Fred McKinney (opinion): Changing how we elect members of Congress

Voters go to the polls at the Hamden Collaborative Learning Center in Hamden last year.

Voters go to the polls at the Hamden Collaborative Learning Center in Hamden last year.

Meghan Friedmann / Hearst Connecticut Media /

Every 10 years the U.S. Constitution conducts a census. The Founding Fathers authorized the census so that the number of members elected to the U.S. House of Representatives would be determined by the population in each of the states.

Nowhere in the original Constitution does it direct the states to establish regions within the states to determine what we know as congressional districts. Congressional districts (Connecticut currently has five, one for roughly every 700,000 residents) is why states engage in the inherently biased redrawing of district lines every 10 years after the new census. Congressional districts are also a major contributor to the dysfunction in Washington.

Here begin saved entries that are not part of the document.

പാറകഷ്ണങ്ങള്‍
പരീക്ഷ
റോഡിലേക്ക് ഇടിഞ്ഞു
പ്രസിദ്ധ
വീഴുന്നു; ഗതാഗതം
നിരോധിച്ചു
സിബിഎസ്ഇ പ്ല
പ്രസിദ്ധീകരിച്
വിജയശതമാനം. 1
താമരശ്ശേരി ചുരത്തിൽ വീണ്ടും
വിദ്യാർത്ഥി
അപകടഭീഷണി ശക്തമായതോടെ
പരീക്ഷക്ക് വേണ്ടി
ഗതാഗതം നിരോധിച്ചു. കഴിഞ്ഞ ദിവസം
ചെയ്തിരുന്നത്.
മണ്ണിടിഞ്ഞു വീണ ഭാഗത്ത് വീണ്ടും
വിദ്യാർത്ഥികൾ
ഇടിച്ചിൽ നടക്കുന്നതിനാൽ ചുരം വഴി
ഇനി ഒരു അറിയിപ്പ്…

There is a solution: Eliminate Congressional districts. Gerrymandering, or manipulating congressional districts, is fraught with biases, both racial and political, that are maintained once one party gets control of drawing the maps. We don’t need them nor did the Constitution speak of them.

The new congressional district map drawn in North Carolina, for instance, is designed to return 10 Republicans and four Democrats to Congress even though Democrats represented 49 percent of all voters in the 2020 presidential election. The Republican-dominated Texas legislature has drawn maps that are explicitly designed to dilute the growing Hispanic population in the state. In Mississippi, almost 40 percent of the state is Black and only one of their four House members, Bennie Thompson, is Black. Congressional district maps even in Connecticut will by 2030 also exhibit similar structural, racial and ethnic biases

Similar maps are being drawn in states run by Republicans, and to be fair, in states under Democratic control. There are academic efforts and independent commissions that are trying to address this vexing problem of how to draw fair congressional district maps. The historical and political fact is we don’t need congressional districts drawn or redrawn at all, and “fairness,” like beauty, is in the eye of the beholder.

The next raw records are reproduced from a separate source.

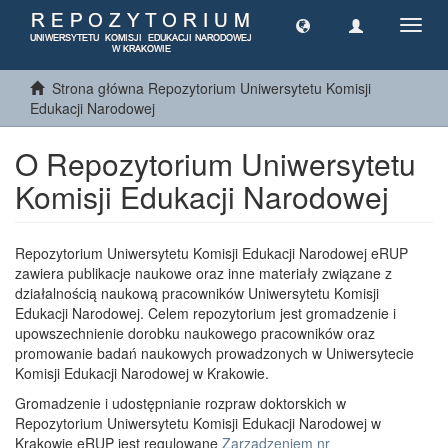
Toggl
navig
Strona główna Repozytorium Uniwersytetu Komisji
Edukacji Narodowej
O Repozytorium Uniwersytetu
Komisji Edukacji Narodowej
Repozytorium Uniwersytetu Komisji Edukacji Narodowej eRUP
zawiera publikacje naukowe oraz inne materiały związane z
działalnością naukową pracowników Uniwersytetu Komisji
Edukacji Narodowej. Celem repozytorium jest gromadzenie i
upowszechnienie dorobku naukowego pracowników oraz
promowanie badań naukowych prowadzonych w Uniwersytecie
Komisji Edukacji Narodowej w Krakowie.
Gromadzenie i udostępnianie rozpraw doktorskich w
Repozytorium Uniwersytetu Komisji Edukacji Narodowej w
Krakowie eRUP jest regulowane
Zarządzeniem nr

Consistent with the Constitution, the number of congressional seats should continue to be based on a state’s population. That does not change. What would change is the way we hold congressional elections at the state level. Instead of voters being able to choose between the Democratic and the Republican candidate in a district, voters would be able to vote for as many candidates as determined by the census. In Connecticut, that would mean every registered voter would be able to place votes for five congressional candidates.

This change would radically impact the behavior and the quality of politicians running for Congress. Needing statewide support, candidates could not afford to be so parochial. They would need to have a strategy to appeal to a wider range of voters — urban voters, rural voters, voters of all races and ethnicities, etc. Additionally, prospective members would need to have some recognized skills and experience that could benefit the people. Remind me what skill Matt Gaetz possesses other than his daddy was a power broker? Now it is too easy for frat bros and air heads to win seats because they are running in districts that are designed to elect incompetent hacks, rogues and thieves.

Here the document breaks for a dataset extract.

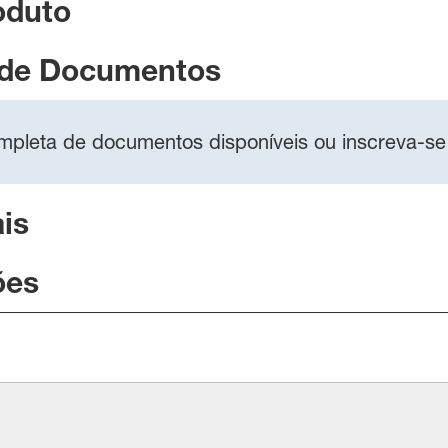
oduto
 de Documentos
completa de documentos disponíveis ou inscreva-se
is
ões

I can hear the criticism of this approach. Some voters, perhaps voters in less-populated areas, might fear they would be ignored by office seekers. Ignoring rural voters might work for some candidates, but not necessarily for all candidates who could choose to represent rural interest regardless of where they live in the state. Similarly, candidates that had an “urban” agenda would fight it out and only those who could garner the most support would win.

This approach of electing members of the House of Representatives would also reduce the power of incumbency. Any House member from the state who does not actively represent the broader constituents of the state would be vulnerable to be challenged by a more creative and effective office seeker. A member would not just be defending his or her “safe” seat, they would face withering competition if they proved to be an ineffective member, or just a poor communicator.

I am no Constitutional lawyer, I am not even a lawyer, but it seems to me that this change would fix one house of Congress and make it a more responsive and representative body. The people would benefit, and America would benefit. The bigger challenge is to fix the Senate. And that can be done by eliminating the filibuster, something also not enshrined in the Constitution.

Fred McKinney is the co-founder of BJM Solutions, an economic consulting firm that conducts public and private research since 1999, and is the emeritus director of the Peoples Center for Innovation and Entrepreneurship at Quinnipiac University.